# Transporting my plow and truck on a two hour drive



## scitown (Dec 9, 2007)

I bought a truck, 2000 chevy 3500 with a mm fisher plow, and it is a little over two hours away. All highway driving. Anything special I should do as a new plow driver? Should I short chain the plow for highway driving? Should I add weight to the bed? Don't get me wrong, I can drive. Im just worried about getting into the truck driving 55mph down the highway and oops, guy forgot to tell me the blade drops on its own sometimes. Do I have to have signs or lettering on the side of a comercial truck in New Hampshire?

Thanks


----------



## DeereFarmer (Dec 12, 2005)

Adding weight to the bed is mostly just for traction. On a dry highway all it is going to do is strain the engine more. I wouldn't short chain it too much because it will restrict the air flow to the radiator a little more. Leave the plow down a slow as possible without it hitting the road or those pesky bridge expansion joints. Keep it angled to one side to get as much air into the grille as possible. Drive slow and keep a lcose ye on all you gauges. Drive around on some back roads first just to make sure that everything is OK to run on the highway. Is there anyway you can toss the plow in the bed? It might be a little less of a headache. I think you should be fine either way. A 3500 should get the job done. Congrats on the new purchase!

> **Extracted information**:
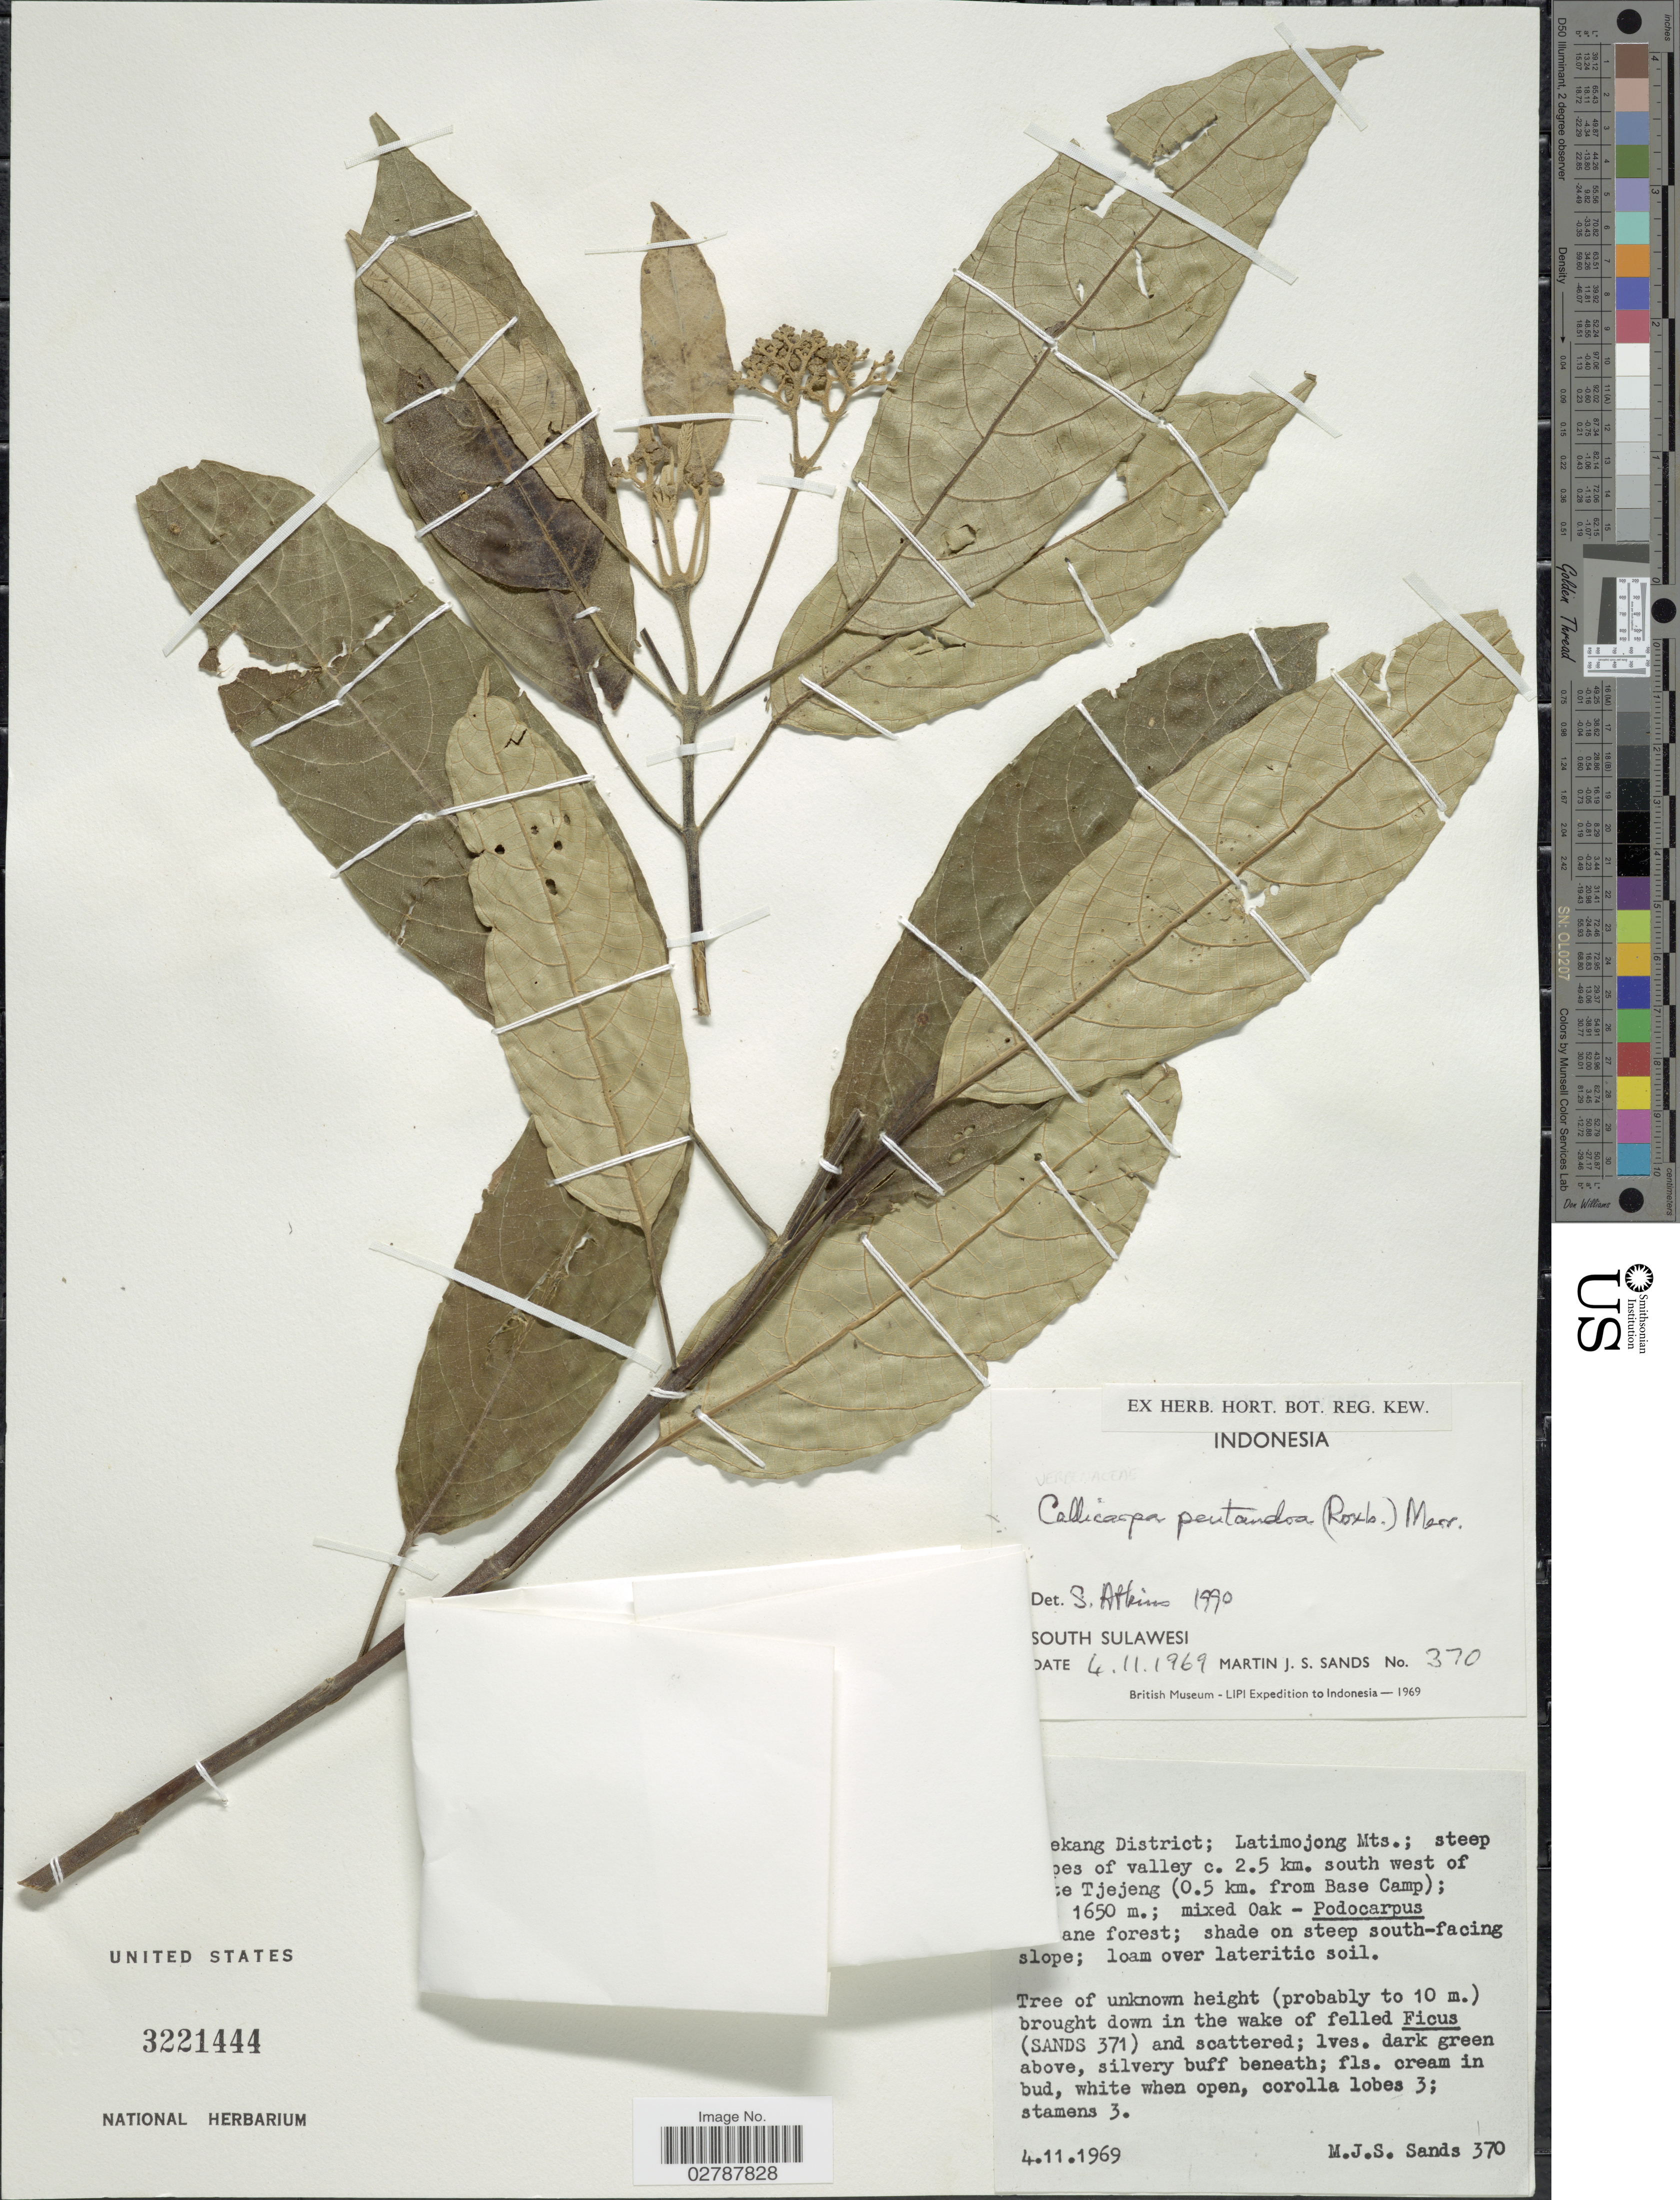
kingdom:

--

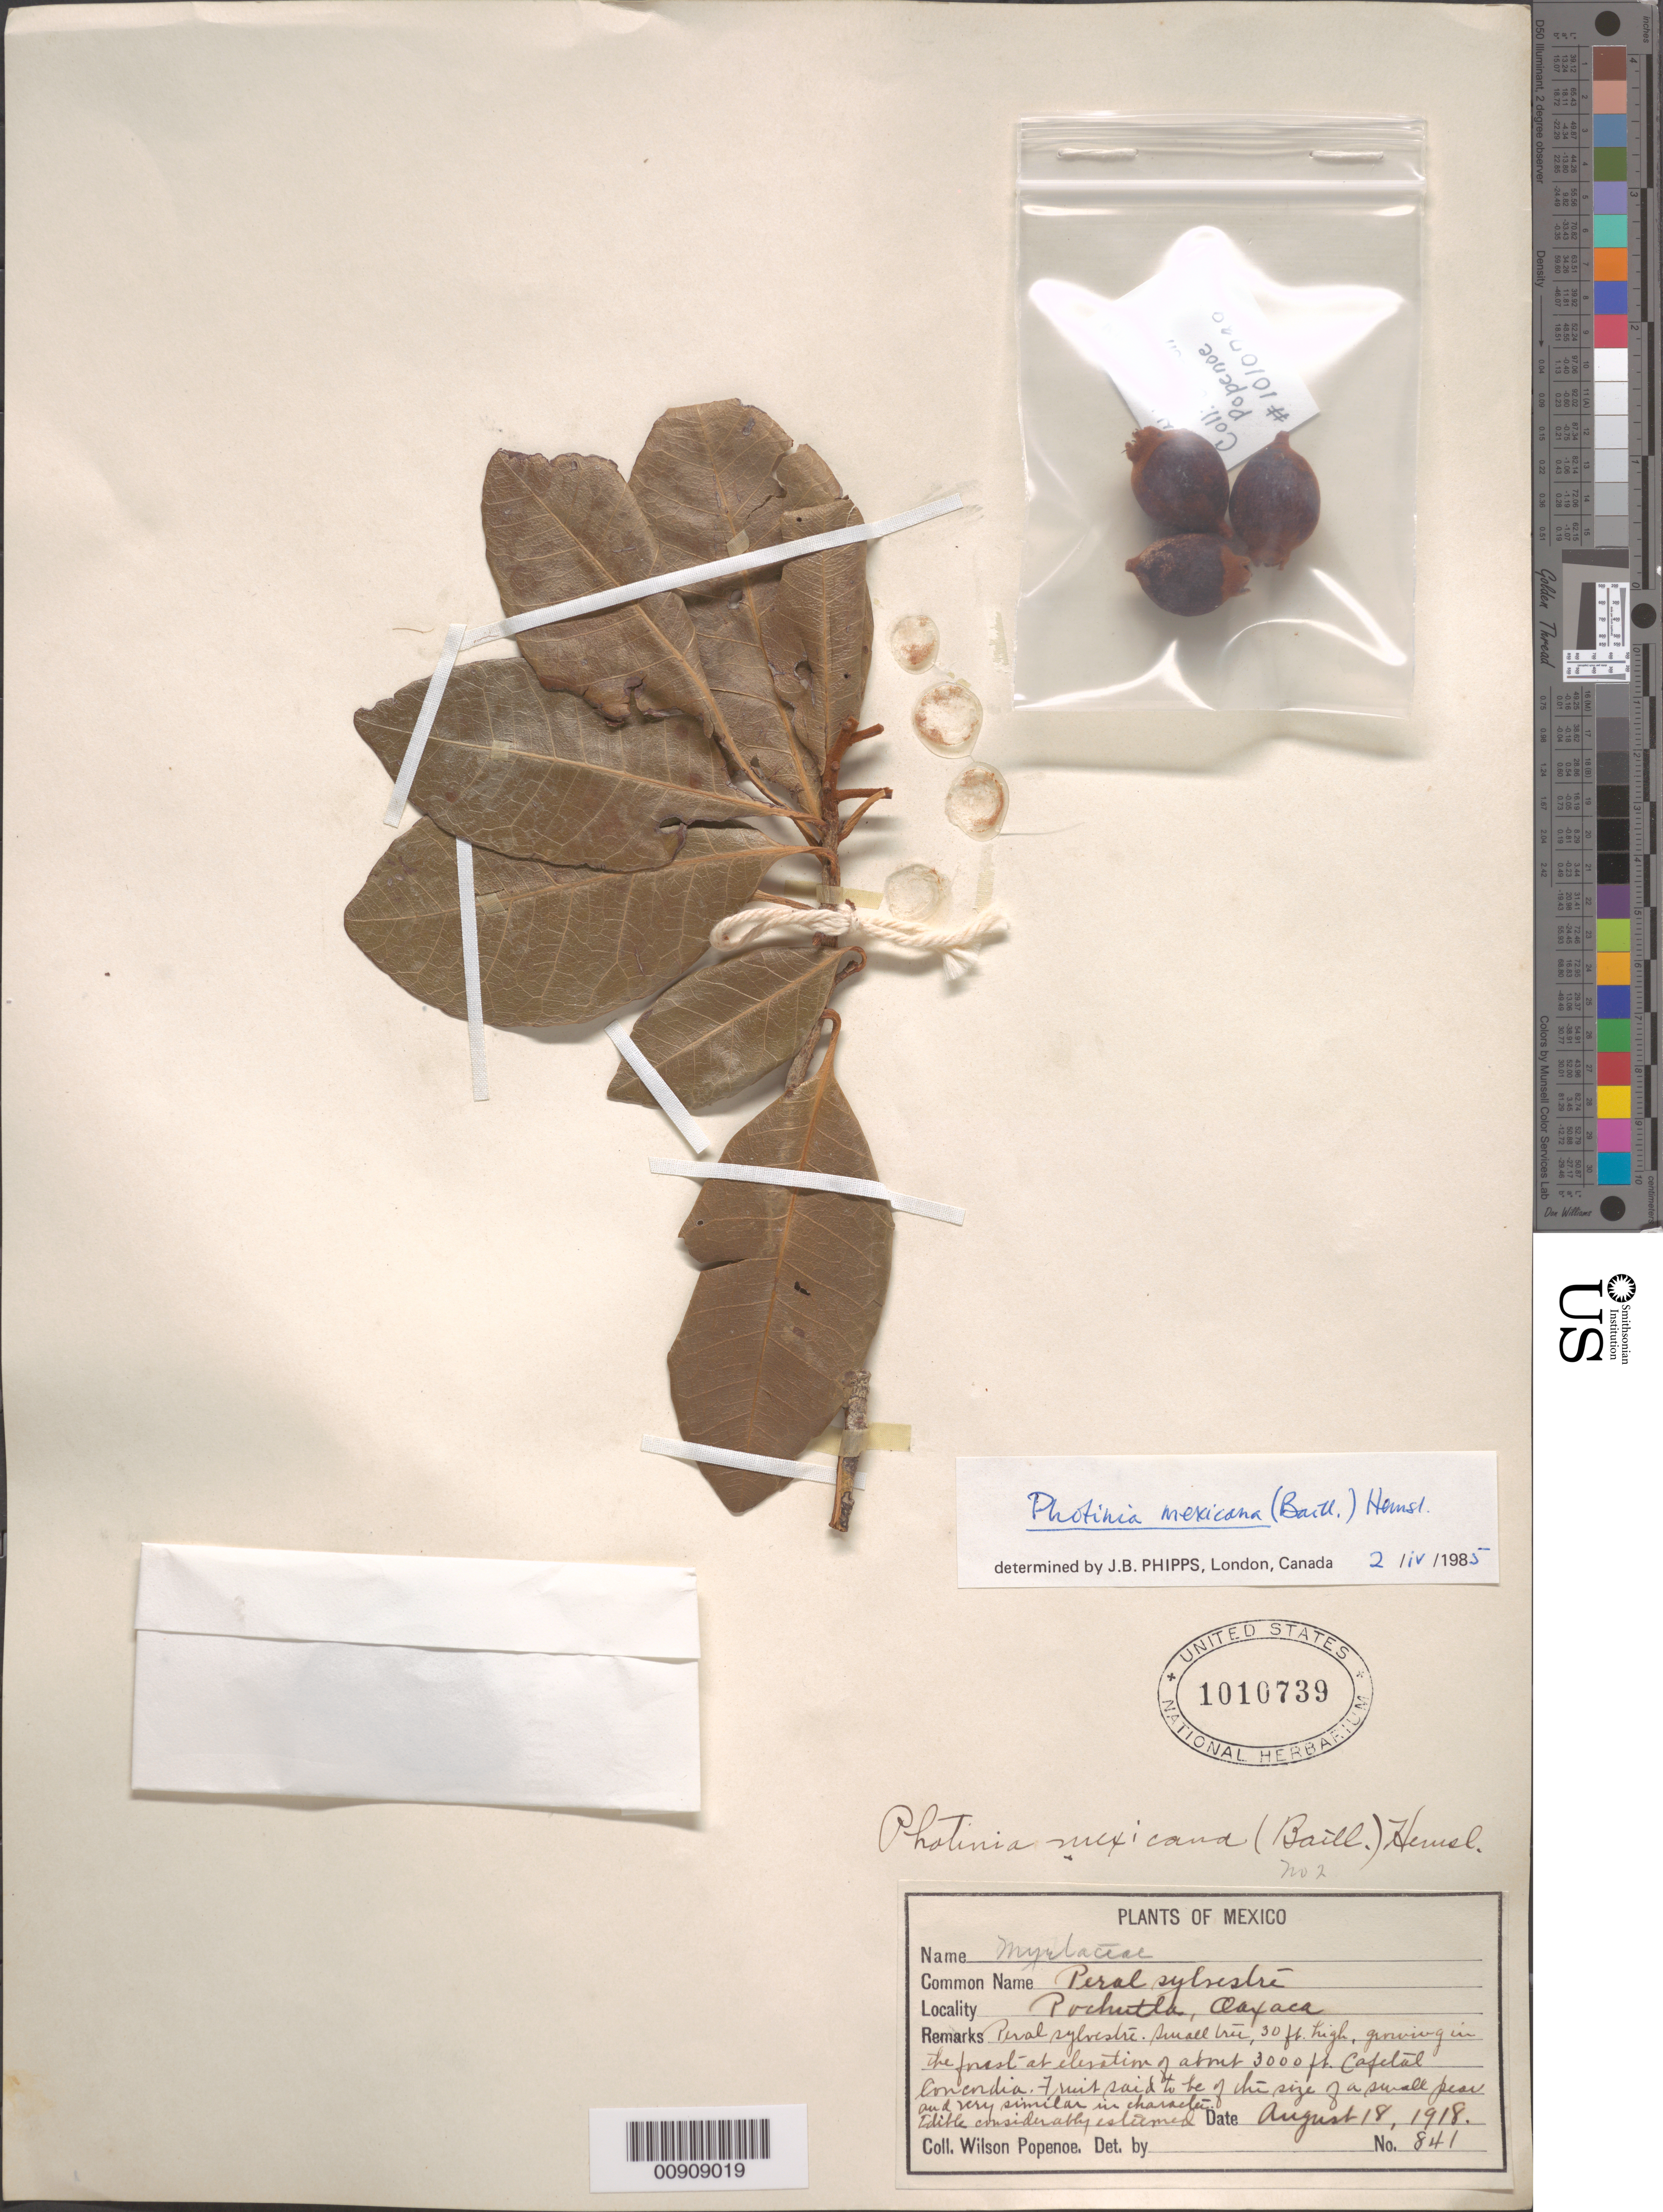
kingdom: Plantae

> **Direction 1**:
List every question that scitown asks in the first post of the forum thread about transporting a plow truck.
> **Direction 2**:
Extend the forum thread about transporting a plow truck, picking up after its final post.

> **Task output 1**:
- Anything special I should do as a new plow driver?
- Should I short chain the plow for highway driving?
- Should I add weight to the bed?
- Do I have to have signs or lettering on the side of a comercial truck in New Hampshire?

> **Task output 2**:
----------



## Burkartsplow (Nov 1, 2007)

put it in the bed of the truck if possible. two guys should be able to do it in a couple of minutes. if not do what the guy in front of me said to do...


----------



## hydro_37 (Sep 10, 2006)

By putting it in the bed it will give you an idea on how to put it on and off plus with it in the bed it is alot safer and will lead to worry less driving.


----------



## Lubold8431 (Sep 11, 2006)

I would also recommend putting the plow in the bed. Better for your engine (airflow).


----------



## scitown (Dec 9, 2007)

I was wondering how people got them *out* of the back of the truck when they buy them from a dealer. I never thought to put it in the back of the truck. How the hell do you get it *in* the back? I have seen them lying face down. Do I just flip it vertical and then rock it over so it is leaning then slide it in? Thats the only way I can figure it would work.


----------



## mkwl (Jan 21, 2005)

scitown;461772 said:


> I was wondering how people got them *out* of the back of the truck when they buy them from a dealer. I never thought to put it in the back of the truck. How the hell do you get it *in* the back? I have seen them lying face down. Do I just flip it vertical and then rock it over so it is leaning then slide it in? Thats the only way I can figure it would work.


Know anyone with a forklift or bucket loader? Have them put it in the bed, and someone else take it out for you on the other end. That's what I've done- works great and is much less wear and tear on the truck.


----------



## scitown (Dec 9, 2007)

No I dont know anyone with a forklift at that end.


----------



## Plowfast9957 (Feb 14, 2005)

Use a come-along and chain it to a big tree branch. Probably not the safest way to go but I have gone this route before. Just be careful.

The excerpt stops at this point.